THE INPUT below:

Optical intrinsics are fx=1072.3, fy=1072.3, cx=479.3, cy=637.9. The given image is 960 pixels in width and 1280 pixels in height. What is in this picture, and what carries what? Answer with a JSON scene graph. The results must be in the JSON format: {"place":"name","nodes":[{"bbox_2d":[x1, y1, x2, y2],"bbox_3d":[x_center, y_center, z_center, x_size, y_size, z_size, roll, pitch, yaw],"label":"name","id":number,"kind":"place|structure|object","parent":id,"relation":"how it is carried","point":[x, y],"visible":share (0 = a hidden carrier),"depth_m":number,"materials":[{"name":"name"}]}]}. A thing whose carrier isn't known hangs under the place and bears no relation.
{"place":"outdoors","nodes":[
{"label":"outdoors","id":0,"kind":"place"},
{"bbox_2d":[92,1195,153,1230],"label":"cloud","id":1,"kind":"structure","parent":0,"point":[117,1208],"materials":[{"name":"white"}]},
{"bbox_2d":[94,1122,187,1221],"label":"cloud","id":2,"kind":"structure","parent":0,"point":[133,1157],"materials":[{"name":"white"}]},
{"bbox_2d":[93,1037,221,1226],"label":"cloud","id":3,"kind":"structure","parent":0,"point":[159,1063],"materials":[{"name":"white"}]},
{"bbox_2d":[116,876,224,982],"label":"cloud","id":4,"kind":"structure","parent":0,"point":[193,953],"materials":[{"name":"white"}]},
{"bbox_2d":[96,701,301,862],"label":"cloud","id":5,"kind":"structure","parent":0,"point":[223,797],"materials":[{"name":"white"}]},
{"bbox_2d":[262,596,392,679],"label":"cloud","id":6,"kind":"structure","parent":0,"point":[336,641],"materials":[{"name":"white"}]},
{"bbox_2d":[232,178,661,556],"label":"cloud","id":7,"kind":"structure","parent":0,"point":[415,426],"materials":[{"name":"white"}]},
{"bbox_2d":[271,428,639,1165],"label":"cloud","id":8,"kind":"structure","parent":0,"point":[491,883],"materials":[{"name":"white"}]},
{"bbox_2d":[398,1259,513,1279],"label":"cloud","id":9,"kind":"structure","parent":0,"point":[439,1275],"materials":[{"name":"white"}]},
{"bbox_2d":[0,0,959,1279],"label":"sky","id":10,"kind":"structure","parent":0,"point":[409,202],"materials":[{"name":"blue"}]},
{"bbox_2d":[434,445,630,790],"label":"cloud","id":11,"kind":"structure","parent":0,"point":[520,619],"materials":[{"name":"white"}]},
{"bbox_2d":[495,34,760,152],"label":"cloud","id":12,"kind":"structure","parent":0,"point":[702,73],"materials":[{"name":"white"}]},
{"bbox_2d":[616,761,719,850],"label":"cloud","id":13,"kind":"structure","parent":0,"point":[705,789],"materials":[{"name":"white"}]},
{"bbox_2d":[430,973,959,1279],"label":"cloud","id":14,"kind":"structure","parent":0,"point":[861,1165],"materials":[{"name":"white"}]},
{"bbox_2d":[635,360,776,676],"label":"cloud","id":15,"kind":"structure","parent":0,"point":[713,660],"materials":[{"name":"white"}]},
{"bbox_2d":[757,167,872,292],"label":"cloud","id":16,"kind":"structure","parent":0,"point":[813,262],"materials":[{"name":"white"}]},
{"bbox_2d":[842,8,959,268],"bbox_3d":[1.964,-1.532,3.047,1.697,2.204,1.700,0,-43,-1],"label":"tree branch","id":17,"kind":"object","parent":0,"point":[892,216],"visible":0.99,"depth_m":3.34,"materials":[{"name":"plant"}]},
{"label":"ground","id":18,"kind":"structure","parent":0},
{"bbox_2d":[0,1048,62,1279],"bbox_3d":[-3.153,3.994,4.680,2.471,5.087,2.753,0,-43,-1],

End of THE INPUT.

Please set down the whole listing above without altering a single line.

Optical intrinsics are fx=1072.3, fy=1072.3, cx=479.3, cy=637.9. The given image is 960 pixels in width and 1280 pixels in height. What is in this picture, and what carries what? Answer with a JSON scene graph. The results must be in the JSON format: {"place":"name","nodes":[{"bbox_2d":[x1, y1, x2, y2],"bbox_3d":[x_center, y_center, z_center, x_size, y_size, z_size, roll, pitch, yaw],"label":"name","id":number,"kind":"place|structure|object","parent":id,"relation":"how it is carried","point":[x, y],"visible":share (0 = a hidden carrier),"depth_m":number,"materials":[{"name":"name"}]}]}. A thing whose carrier isn't known hangs under the place and bears no relation.
{"place":"outdoors","nodes":[
{"label":"outdoors","id":0,"kind":"place"},
{"bbox_2d":[92,1195,153,1230],"label":"cloud","id":1,"kind":"structure","parent":0,"point":[117,1208],"materials":[{"name":"white"}]},
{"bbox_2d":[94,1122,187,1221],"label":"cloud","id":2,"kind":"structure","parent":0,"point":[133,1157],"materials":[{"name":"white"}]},
{"bbox_2d":[93,1037,221,1226],"label":"cloud","id":3,"kind":"structure","parent":0,"point":[159,1063],"materials":[{"name":"white"}]},
{"bbox_2d":[116,876,224,982],"label":"cloud","id":4,"kind":"structure","parent":0,"point":[193,953],"materials":[{"name":"white"}]},
{"bbox_2d":[96,701,301,862],"label":"cloud","id":5,"kind":"structure","parent":0,"point":[223,797],"materials":[{"name":"white"}]},
{"bbox_2d":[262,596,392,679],"label":"cloud","id":6,"kind":"structure","parent":0,"point":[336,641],"materials":[{"name":"white"}]},
{"bbox_2d":[232,178,661,556],"label":"cloud","id":7,"kind":"structure","parent":0,"point":[415,426],"materials":[{"name":"white"}]},
{"bbox_2d":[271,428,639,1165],"label":"cloud","id":8,"kind":"structure","parent":0,"point":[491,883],"materials":[{"name":"white"}]},
{"bbox_2d":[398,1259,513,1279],"label":"cloud","id":9,"kind":"structure","parent":0,"point":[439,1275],"materials":[{"name":"white"}]},
{"bbox_2d":[0,0,959,1279],"label":"sky","id":10,"kind":"structure","parent":0,"point":[409,202],"materials":[{"name":"blue"}]},
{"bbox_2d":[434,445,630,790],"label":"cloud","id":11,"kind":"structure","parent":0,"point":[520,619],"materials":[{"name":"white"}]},
{"bbox_2d":[495,34,760,152],"label":"cloud","id":12,"kind":"structure","parent":0,"point":[702,73],"materials":[{"name":"white"}]},
{"bbox_2d":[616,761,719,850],"label":"cloud","id":13,"kind":"structure","parent":0,"point":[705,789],"materials":[{"name":"white"}]},
{"bbox_2d":[430,973,959,1279],"label":"cloud","id":14,"kind":"structure","parent":0,"point":[861,1165],"materials":[{"name":"white"}]},
{"bbox_2d":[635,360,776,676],"label":"cloud","id":15,"kind":"structure","parent":0,"point":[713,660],"materials":[{"name":"white"}]},
{"bbox_2d":[757,167,872,292],"label":"cloud","id":16,"kind":"structure","parent":0,"point":[813,262],"materials":[{"name":"white"}]},
{"bbox_2d":[842,8,959,268],"bbox_3d":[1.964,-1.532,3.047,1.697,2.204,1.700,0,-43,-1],"label":"tree branch","id":17,"kind":"object","parent":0,"point":[892,216],"visible":0.99,"depth_m":3.34,"materials":[{"name":"plant"}]},
{"label":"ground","id":18,"kind":"structure","parent":0},
{"bbox_2d":[0,1048,62,1279],"bbox_3d":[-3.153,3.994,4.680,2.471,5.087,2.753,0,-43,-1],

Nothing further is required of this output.